→ **TEXTE DE L'EXERCICE**:
-------------------------
Phobia, en grec, signifie «peur morbide, crainte». L’islamophobe est donc celui qui a peur de l’islam. Pour l’homophobe, c’est un peu plus complexe. Homo, en grec toujours, signifie semblable. Mais l’homophobe n’est pas celui qui a peur de son semblable (quoique). Homophobe est formé sur le homo de homosexuel, celui qui éprouve une attirance sexuelle pour des individus de son propre sexe. Au lieu d’homophobie, on devrait donc plus justement parler d’homosexophobie. L’homosexophobe serait bien, alors, celui qui a peur des homosexuels, de l’homosexualité.
La phobie est une crainte maladive. Une sorte de névrose. Le suffixe entre dans la construction de nombreux mots appartenant principalement aux domaines de la psychologie et de la psychopathologie. On pense à l’arachnophobie, peur des araignées, l’agoraphobie, peur de la foule, claustrophobie, peur des endroits clos, l’éreuthophobie, peur de rougir, la nosophobie, peur des maladies, et même la téléphonophobie, angoisse empêchant de téléphoner.
Quelles pathologies se cachent donc derrière l’homo- et l’islamophobie ? Aucune. Comme dans la xénophobie, la peur s’est transformée en intolérance puis en haine. Sauf que.
-------------------------
→ **EXERCICE 1**: Reproduisez mot pour mot le passage du texte sur les mots en -phobie qui commence par « Phobia, en grec, signifie » et se poursuit jusqu'à « homosexuels, de l’homosexualité. ».
→ **EXERCICE 2**: D'après le texte sur les mots en -phobie, pourquoi serait-il plus juste de parler d'homosexophobie que d'homophobie ? Répondez en une à trois phrases.
→ **EXERCICE 3**: Écrivez la suite du texte sur les mots en -phobie, en reprenant juste après sa dernière phrase.
-------------------------
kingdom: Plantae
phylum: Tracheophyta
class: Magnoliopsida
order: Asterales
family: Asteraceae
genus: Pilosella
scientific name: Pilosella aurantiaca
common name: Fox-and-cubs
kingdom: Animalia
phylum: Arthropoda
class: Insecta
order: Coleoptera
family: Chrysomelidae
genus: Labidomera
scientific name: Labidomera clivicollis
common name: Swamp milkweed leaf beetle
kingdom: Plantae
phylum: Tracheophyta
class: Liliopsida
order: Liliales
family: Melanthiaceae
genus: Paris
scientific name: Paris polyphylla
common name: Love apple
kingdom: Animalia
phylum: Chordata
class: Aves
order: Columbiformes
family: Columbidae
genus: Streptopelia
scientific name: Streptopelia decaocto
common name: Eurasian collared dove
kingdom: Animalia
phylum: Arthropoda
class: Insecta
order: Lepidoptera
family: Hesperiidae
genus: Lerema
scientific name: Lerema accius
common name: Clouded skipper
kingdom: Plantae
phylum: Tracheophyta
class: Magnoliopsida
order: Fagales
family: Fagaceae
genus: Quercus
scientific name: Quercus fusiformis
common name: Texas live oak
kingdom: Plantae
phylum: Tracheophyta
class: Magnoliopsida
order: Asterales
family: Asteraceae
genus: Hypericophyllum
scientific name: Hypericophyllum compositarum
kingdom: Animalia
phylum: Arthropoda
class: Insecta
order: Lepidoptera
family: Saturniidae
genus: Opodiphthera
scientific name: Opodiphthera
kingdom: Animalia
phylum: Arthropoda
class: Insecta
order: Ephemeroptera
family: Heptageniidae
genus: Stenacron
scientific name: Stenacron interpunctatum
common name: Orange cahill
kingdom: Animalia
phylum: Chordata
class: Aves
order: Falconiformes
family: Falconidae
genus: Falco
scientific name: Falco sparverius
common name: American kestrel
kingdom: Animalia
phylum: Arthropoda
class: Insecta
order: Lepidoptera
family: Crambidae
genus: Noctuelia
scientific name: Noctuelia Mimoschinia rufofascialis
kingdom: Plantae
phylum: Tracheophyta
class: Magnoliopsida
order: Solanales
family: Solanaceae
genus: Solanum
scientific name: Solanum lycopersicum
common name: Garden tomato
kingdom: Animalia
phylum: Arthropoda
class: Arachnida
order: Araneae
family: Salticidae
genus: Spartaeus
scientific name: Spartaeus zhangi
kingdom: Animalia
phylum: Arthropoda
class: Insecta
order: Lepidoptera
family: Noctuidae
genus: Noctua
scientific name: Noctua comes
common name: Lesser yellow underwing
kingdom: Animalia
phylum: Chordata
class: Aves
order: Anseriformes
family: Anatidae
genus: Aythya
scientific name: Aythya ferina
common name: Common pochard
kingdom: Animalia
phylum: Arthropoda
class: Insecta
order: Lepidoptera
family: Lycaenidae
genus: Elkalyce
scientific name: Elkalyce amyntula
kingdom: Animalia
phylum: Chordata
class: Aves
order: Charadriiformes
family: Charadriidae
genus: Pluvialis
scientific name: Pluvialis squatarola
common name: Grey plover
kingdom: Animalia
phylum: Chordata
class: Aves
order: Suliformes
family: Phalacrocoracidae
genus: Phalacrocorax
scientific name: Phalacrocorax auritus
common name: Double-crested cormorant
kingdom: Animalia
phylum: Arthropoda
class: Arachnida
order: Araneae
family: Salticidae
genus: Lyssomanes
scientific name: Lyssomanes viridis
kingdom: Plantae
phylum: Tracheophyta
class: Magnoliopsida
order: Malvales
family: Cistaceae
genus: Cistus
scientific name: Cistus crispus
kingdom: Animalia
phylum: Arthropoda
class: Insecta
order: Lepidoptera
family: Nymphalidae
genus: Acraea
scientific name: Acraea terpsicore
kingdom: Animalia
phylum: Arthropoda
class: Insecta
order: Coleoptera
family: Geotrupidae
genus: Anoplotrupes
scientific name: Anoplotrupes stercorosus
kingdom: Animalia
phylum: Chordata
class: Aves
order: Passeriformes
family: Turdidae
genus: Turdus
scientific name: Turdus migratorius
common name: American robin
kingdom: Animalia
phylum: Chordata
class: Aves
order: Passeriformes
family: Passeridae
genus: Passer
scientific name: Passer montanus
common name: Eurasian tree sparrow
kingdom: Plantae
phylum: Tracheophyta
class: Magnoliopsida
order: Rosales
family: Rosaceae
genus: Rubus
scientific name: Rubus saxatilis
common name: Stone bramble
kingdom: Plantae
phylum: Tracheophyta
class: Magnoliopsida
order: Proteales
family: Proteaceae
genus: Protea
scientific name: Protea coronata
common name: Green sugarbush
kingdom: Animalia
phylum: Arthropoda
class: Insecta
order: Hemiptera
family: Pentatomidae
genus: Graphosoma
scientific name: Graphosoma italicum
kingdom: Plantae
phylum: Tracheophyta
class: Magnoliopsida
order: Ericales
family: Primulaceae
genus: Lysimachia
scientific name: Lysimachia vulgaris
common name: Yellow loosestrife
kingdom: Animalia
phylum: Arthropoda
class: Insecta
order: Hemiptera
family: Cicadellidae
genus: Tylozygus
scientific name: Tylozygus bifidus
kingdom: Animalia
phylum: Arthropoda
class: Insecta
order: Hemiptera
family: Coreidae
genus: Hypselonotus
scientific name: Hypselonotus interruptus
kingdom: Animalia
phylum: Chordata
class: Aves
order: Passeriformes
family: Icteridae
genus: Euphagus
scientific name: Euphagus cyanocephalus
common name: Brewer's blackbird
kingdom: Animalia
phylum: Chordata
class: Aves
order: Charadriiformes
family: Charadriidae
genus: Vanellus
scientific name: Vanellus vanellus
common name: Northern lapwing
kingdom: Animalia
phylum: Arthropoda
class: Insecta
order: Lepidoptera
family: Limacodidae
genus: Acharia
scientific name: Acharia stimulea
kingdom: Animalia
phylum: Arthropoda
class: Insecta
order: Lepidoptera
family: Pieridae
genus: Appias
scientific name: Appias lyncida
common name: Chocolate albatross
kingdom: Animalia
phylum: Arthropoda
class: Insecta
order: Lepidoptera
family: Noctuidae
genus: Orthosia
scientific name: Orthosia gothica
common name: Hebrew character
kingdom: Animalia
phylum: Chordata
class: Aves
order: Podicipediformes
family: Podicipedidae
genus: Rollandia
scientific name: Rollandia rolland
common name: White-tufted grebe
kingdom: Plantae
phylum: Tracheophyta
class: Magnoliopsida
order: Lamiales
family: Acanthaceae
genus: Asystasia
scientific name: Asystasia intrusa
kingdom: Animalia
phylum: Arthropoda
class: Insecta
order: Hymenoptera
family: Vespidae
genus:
-------------------------
→ **RÉPONSE RÉDIGÉE 1**:
Phobia, en grec, signifie «peur morbide, crainte». L’islamophobe est donc celui qui a peur de l’islam. Pour l’homophobe, c’est un peu plus complexe. Homo, en grec toujours, signifie semblable. Mais l’homophobe n’est pas celui qui a peur de son semblable (quoique). Homophobe est formé sur le homo de homosexuel, celui qui éprouve une attirance sexuelle pour des individus de son propre sexe. Au lieu d’homophobie, on devrait donc plus justement parler d’homosexophobie. L’homosexophobe serait bien, alors, celui qui a peur des homosexuels, de l’homosexualité.

→ **RÉPONSE RÉDIGÉE 2**: En grec, homo signifie « semblable », alors que l'homophobe n'est pas celui qui a peur de son semblable. Le mot est en réalité formé sur le homo de homosexuel. Le terme d'homosexophobie désignerait donc plus justement la peur des homosexuels et de l'homosexualité.

→ **RÉPONSE RÉDIGÉE 3**:
Amalgames

Sauf que ce n’est pas vrai. Il existe bien des gens qui ont simplement peur de l’islam ou de l’homosexualité. L’Islam et l’homosexualité feraient peur. Pourquoi le nier ? Faire peur est peut-être un défaut, mais ce n’est pas un signe d’anomalie. Le tonnerre fait peur. Le cheval de fer en son temps fit peur. Les découvertes de Galilée. Le progrès, simplement.
Que les raisons d’avoir peur soient légitimes ou non n’est pas la question. La question est que la peur n’entraîne pas forcément la haine. De la peur, « état affectif plus ou moins durable, qui accompagne la représentation d’un danger réel ou imaginaire », à la haine, « sentiment de profonde antipathie à l’égard de quelqu’un, conduisant parfois à souhaiter l’abaissement ou la mort de celui-ci », il y a un pas.

Le problème aujourd’hui est que ces mots, employés dans les médias et propos politiques, englobent à la fois ceux qui ont peur et ceux qui haïssent. D’où l’incompréhension, les dialogues de sourds et les débats qui n’en sont pas.

Accusés

Ceux qui s’inquiètent n’osent plus s’exprimer, de peur de se voir taxer de racisme ou de sexisme. Qui prend alors la parole ? Les racistes et les sexistes. Et en face ? Les tenants de la bienpensance, sans doute, qui, trop modernes, trop de leur temps, font semblant de croire que rien ne fait jamais peur à personne.
Qui sont les ignorants, ceux qui ont peur ou ceux qui les ignorent ?
Les gagnants, en tous les cas, sont ceux qui haïssent. Leurs voix, elles, se font bien entendre.

Et le politiquement concret ?… 

Au-delà des haineux, donc, il y a les inquiets. Ceux qui ont peur de ce qu’ils ne connaissent pas, de ce qui est diffèrent.
Car voilà tout le problème, la différence. Avec cette mode de cultiver sa différence, on en oublie les ressemblances, les universelles.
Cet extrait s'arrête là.